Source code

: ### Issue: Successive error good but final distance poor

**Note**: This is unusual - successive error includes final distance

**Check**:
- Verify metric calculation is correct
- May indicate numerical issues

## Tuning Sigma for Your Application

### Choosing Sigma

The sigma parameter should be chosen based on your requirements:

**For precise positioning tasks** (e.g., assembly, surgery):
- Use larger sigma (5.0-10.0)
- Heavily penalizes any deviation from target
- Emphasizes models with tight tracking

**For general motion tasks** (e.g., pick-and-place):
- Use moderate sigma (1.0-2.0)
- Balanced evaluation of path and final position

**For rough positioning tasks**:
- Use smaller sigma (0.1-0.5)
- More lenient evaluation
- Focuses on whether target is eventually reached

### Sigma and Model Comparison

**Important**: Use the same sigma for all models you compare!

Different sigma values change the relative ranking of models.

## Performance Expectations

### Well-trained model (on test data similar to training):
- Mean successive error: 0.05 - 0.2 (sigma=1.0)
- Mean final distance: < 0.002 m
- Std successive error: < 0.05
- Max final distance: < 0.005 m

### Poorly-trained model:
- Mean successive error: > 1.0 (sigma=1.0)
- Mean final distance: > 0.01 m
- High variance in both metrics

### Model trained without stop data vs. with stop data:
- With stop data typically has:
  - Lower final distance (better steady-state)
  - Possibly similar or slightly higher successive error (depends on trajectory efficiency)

================

◆ Written task
Reproduce the listing above in its entirety, unchanged.

◆ Reply to the task
Source code

: ### Issue: Successive error good but final distance poor

**Note**: This is unusual - successive error includes final distance

**Check**:
- Verify metric calculation is correct
- May indicate numerical issues

## Tuning Sigma for Your Application

### Choosing Sigma

The sigma parameter should be chosen based on your requirements:

**For precise positioning tasks** (e.g., assembly, surgery):
- Use larger sigma (5.0-10.0)
- Heavily penalizes any deviation from target
- Emphasizes models with tight tracking

**For general motion tasks** (e.g., pick-and-place):
- Use moderate sigma (1.0-2.0)
- Balanced evaluation of path and final position

**For rough positioning tasks**:
- Use smaller sigma (0.1-0.5)
- More lenient evaluation
- Focuses on whether target is eventually reached

### Sigma and Model Comparison

**Important**: Use the same sigma for all models you compare!

Different sigma values change the relative ranking of models.

## Performance Expectations

### Well-trained model (on test data similar to training):
- Mean successive error: 0.05 - 0.2 (sigma=1.0)
- Mean final distance: < 0.002 m
- Std successive error: < 0.05
- Max final distance: < 0.005 m

### Poorly-trained model:
- Mean successive error: > 1.0 (sigma=1.0)
- Mean final distance: > 0.01 m
- High variance in both metrics

### Model trained without stop data vs. with stop data:
- With stop data typically has:
  - Lower final distance (better steady-state)
  - Possibly similar or slightly higher successive error (depends on trajectory efficiency)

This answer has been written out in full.